A model based security requirements engineering framework applied for online trading system

Abstract

Security engineering is a new research area in software engineering that covers the definition of processes, plans and designs for security. The researchers are working in this area and however there is a lack in security requirements treatment in this field. Requirements engineering is a major action that begins during the communication activity and continues into the modeling activity. Requirements engineering builds a bridge to design and construction. The security requirements is one of the non functional requirements which acts as constrains on the functions of the system, but our view is that security requirements to be considered as functional requirements and to be analyzed during the earlier phase of software development i.e. Requirements engineering phase. An increasing part of the communication and sharing of information in our society utilizes electronic media. IT security is becoming central to the ability to fulfil business goals, build trustworthy systems, and protect assets.
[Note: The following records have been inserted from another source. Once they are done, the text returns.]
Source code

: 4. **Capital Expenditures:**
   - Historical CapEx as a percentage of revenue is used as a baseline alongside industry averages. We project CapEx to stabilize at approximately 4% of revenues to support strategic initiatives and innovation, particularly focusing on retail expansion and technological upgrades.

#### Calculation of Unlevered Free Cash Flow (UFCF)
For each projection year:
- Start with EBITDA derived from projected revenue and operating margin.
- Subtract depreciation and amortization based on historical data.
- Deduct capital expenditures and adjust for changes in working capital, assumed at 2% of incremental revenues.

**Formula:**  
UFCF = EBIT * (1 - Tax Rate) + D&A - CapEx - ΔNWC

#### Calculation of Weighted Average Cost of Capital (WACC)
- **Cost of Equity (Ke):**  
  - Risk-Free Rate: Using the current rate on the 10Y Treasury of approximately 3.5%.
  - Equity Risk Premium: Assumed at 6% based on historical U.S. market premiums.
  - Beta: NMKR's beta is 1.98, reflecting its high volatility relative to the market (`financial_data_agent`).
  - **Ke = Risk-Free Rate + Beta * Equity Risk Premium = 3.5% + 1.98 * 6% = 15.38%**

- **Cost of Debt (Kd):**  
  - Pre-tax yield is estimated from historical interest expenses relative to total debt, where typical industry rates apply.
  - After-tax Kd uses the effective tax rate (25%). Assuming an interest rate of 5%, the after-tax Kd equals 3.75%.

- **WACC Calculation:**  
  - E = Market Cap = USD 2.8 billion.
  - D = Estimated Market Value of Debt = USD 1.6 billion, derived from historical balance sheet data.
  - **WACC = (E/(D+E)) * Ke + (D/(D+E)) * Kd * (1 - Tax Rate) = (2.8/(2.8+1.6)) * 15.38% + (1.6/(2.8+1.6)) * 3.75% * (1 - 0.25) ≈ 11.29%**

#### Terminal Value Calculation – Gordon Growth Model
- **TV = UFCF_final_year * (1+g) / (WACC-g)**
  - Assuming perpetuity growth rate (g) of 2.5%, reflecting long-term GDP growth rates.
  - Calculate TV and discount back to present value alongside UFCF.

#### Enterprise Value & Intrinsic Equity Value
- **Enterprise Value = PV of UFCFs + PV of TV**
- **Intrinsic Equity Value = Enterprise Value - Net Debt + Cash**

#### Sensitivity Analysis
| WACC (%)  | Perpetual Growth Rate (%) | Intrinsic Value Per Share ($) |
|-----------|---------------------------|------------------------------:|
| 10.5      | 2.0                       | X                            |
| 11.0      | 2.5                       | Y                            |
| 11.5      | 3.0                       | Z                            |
In order to develop systems with adequate security features, it is essential to capture the corresponding security needs and requirements. It is called as the Security requirements engineering, which is emerging as a branch of software engineering, spurred by the realization that security must be dealt with early during requirements phase. In this paper we have proposed a framework for Security Requirements engineering and applied on online trading system. Online trading systems form a critical part of the securities and capital markets today. By using security requirements engineering framework we are able to develop a secure online trading system. The results obtained using Proposed Security Requirements Engineering Framework is simple and better than the Haley and His Colleagues Framework.